Despite of strict policies, steady influx of capital, falling prices and rise in new technologies, there has been an exponential growth in the renewable energy(RE) sector in the past 5 years. In 2015, the government took an initiative to transform to a lower-emission electricity system with an aim of 1175GW from renewables by 2022. The motive was simple; access to wider and cheaper energy at minimal costs to the environment. The renewables industry responded to the government’s call for climate-compatible growth by aggressively ramping up capacity, at an annual growth rate of 17.5% between 2014 and 2019 and increasing the share of renewables in India’s total energy mix from 6% to 10%.
Progress in Indian renewable energy sector.
India is among the top-five-clean-energy producers globally and is in progress to achieve its set aim with an installed renewables capacity of 83GW, plus 31 GW development and further 35GW out for tender. It has now eyeing 225GW from renewables by 2022 with an aim of 40% clean energy by 2030.
Consequently, India has steadily improved its position and allows 100% FDI for RE projects to facilitate easy transfer of capital and technology. The new government, in its first post-election budget, has also announced several welcome measures such as tax breaks for setting up mega-manufacturing plants for solar cells, lithium storage batteries, electric vehicles and charging infrastructure. It is also focusing on strengthening the grid to enable seamless and increased integration of renewables. The fact that India’s renewable market is huge and well-diversified in terms of the location of its projects has also helped lower investors’ risk perception.

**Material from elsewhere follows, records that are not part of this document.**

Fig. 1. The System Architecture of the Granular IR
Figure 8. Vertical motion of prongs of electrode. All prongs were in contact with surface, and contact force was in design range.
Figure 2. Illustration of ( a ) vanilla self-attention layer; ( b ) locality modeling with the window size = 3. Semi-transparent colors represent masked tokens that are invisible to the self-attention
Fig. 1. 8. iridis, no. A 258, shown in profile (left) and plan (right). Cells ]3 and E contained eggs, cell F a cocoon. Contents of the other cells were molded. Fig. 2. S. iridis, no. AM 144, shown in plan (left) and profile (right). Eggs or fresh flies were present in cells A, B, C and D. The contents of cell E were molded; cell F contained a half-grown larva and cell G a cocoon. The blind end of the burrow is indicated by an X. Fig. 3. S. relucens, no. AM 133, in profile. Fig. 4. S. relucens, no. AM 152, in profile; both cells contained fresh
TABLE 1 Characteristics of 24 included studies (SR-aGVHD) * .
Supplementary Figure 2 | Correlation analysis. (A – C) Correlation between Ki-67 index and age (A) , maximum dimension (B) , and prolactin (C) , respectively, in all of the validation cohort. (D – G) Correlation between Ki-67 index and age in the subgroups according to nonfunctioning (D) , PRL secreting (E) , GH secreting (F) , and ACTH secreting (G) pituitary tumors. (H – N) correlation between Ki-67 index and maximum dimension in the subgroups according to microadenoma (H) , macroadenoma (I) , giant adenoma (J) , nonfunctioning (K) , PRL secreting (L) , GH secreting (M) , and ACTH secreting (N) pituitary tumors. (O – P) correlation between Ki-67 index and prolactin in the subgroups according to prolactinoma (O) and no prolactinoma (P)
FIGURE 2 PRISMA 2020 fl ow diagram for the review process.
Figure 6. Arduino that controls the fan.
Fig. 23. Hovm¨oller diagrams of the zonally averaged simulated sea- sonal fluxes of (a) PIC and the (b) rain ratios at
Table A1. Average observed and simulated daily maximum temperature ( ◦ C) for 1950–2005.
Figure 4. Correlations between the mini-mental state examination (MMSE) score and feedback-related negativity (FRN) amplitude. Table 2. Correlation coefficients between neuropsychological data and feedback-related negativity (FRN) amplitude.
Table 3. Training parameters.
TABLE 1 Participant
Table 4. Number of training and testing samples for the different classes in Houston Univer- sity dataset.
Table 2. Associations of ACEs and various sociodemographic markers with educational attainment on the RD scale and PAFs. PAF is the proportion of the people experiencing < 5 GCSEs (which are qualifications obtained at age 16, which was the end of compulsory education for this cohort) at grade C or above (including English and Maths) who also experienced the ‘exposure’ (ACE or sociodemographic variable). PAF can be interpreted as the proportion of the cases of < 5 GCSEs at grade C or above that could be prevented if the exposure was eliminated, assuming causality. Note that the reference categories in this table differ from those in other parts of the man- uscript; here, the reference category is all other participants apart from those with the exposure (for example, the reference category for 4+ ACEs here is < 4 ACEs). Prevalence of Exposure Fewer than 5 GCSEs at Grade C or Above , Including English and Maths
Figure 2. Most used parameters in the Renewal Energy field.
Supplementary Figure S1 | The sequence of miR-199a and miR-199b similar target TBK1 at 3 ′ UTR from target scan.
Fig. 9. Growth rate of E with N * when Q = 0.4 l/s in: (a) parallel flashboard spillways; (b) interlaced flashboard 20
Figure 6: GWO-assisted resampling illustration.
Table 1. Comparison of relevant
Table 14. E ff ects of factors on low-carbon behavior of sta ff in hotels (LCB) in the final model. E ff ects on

Apart from this, the government can still better by improving transmission infrastructure, ensuring no confusion once contracts are concluded and It must also work to turn around India’s distribution companies (discoms) so that they can honor their renewable purchase obligations. The government must also introduce a payment security mechanism to counter the risk that discoms do not fulfil their contractual obligations. A foreign-exchange facility will also calm down investor worries around currency volatility. If these issues can be adequately and immediately addressed by policy-makers, it will further lower risks and boost investments.
The battle against climate change cannot be won without a healthy and vibrant renewables sector in India. This needs a steady flow of funds in the years ahead and the current sector profile is perfectly aligned to investor interests which has raised hopes that India’s renewables success story will continue with a good progress.